Oh yeah, we did have a lot of rain and it was definitely a funnell web! I have a family freind who is in the national parks and wildlife and I boxed it for them to look at - they confirmed. I know about them being hardy also. I used to live next to a nice old couple who gave my family free run of the swimming pool in their backyard during summer, but we would forever be finding them flaoting in the pool and alas as soon as thier air bubble popped they would whip into action. SCARY STUFF and needless to say no swimming on that day.

Thanks,
Luke.


----------



## breamingfromabass

P.S. It is only named Fishermans Paradise in summer! All other times it goes by "abloodywasteoftimelike everywhereelse"

:lol: :lol:

Luke.


----------



## SgtWilson

I reckon that in a kayak, a mobile phone is a far more practical and usefull device than any marine radio.
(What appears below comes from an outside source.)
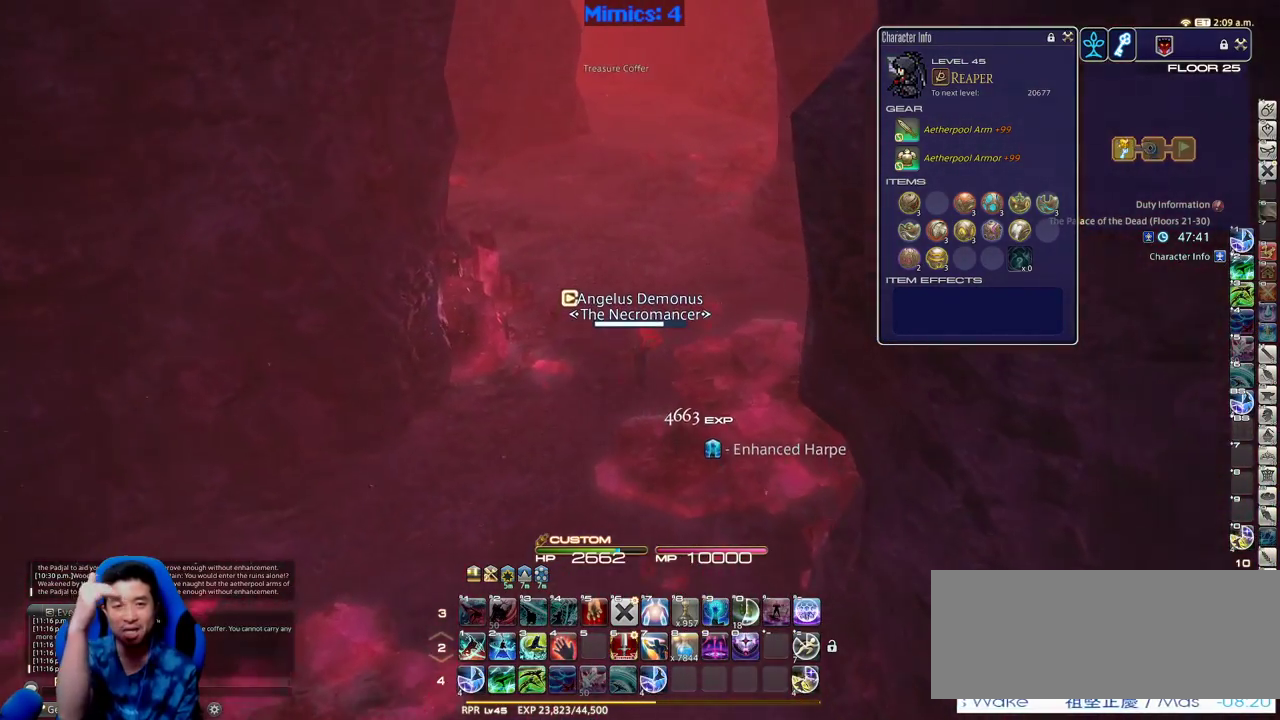
{"keys": ["w"], "events": []}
Unless your crossing Bass Straight or other large bodies of water (like the Pacific or Atlantic)!


----------



## DGax65

Most SAR organizations have direction finding equipment to locate VHF MB transmitters. Equipment to DF cell calls is much less common. Cell phones generally have a shorter range than VHF radios (lower freq, higher power). VHF MB allows direct communications with SAR units and other boaters. Using a cell phone will almost always involve comms being relayed at least once. The SAR infrastructure that has existed for the last 40 years primarily revolves around VHF comms. There are many good reasons to use a VHF radio as your primary means of emergency communications. Even if you carry an EPIRB, it is important to be able to communicate with both the SAR base and the on-scene assets. VHF is the best medium for that purpose.


----------